Agus Taufik Mulyono, Ketua Presidium Masyarakat Transportasi Indonesia yang juga Guru Besar Fakultas Teknik Universitas Gajah Mada (UGM) dalam sebuah diskusi di Balai Besar Pelaksana Jalan Nasional (BBPJN) VIII, Rabu (26/1/2017) mengatakan, sebanyak 93,5 persen angkutan barang bertumpu di jalan raya. Sedangkan untuk moda transportasi kereta api hanya 1,1 persen; kemudian angkutan laut 5,2 persen; dan angkutan udara 0,2 persen.

Berikut akar masalah penyebab rusaknya jalan nasional yang dipetakan oleh Agus Taufik :

-Terjadi ketimpangan beban jalan dimana jalan nasional khususnya sudah over kapasitas muatan.
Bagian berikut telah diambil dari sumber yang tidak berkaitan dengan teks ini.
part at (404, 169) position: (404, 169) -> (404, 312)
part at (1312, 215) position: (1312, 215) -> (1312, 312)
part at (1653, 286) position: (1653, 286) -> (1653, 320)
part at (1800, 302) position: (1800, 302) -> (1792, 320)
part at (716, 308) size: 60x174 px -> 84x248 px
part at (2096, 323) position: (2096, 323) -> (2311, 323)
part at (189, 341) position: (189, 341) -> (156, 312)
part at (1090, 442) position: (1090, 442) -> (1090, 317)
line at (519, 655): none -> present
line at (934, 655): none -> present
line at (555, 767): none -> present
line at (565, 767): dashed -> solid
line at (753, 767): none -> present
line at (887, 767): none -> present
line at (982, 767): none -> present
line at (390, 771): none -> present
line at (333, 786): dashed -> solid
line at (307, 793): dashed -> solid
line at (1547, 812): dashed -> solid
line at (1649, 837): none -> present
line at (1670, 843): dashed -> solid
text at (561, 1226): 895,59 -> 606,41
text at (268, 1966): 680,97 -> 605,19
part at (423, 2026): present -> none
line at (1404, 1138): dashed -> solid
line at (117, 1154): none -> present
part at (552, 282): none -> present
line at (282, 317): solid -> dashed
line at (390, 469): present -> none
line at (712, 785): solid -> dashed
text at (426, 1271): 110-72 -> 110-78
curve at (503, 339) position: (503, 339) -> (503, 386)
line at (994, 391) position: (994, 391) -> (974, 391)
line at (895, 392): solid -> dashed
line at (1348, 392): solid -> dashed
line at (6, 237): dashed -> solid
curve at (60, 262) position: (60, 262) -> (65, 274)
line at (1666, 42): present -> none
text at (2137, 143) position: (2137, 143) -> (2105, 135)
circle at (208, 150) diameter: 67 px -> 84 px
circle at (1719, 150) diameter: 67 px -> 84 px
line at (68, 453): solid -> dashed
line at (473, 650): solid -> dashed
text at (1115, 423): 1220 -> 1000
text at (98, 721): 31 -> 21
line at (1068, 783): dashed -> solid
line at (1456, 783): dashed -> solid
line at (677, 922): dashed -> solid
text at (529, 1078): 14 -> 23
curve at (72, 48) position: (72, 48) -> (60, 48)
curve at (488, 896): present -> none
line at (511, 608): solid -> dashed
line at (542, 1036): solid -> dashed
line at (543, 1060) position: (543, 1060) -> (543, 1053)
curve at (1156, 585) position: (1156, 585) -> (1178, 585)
Bahkan beban jalan saat ini terpusat di Pantai Utara (Pantura) Jawa yang mencapai 23,5 miliar ton perkilometer jalan pertahun.
Terkait hal ini, Agus berharap ada solusi untuk segera membagi beban jalan.

– Moda transportasi lain selain angkutan jalan belum mampu mendukung terjadinya pembagian beban. Kereta api misalnya, saat ini relnya terlalu kecil sehingga pengalihan beban barang ke kereta api sebenarnya hanya wacana karena tidak mungkin dengan rel yang terlalu kecil. Dari data yang ada, jarak dua rel yang ada di Jawa hanyalah 1,067 meter. Dengan jarak seperti ini, maka kereta api tidak akan bisa untuk membawa petikemas. Kalaupun dipaksakan maka kereta api tidak bisa melaju melebihi 60 km perjam karena rawan terguling.
“Idealnya rel itu 1,35 meter atau 1,45 meter seperti yang saat ini dibangun di Sulawesi. Baru kalau rel dilebarkan bisa digunakan untuk mengangkut petikemas.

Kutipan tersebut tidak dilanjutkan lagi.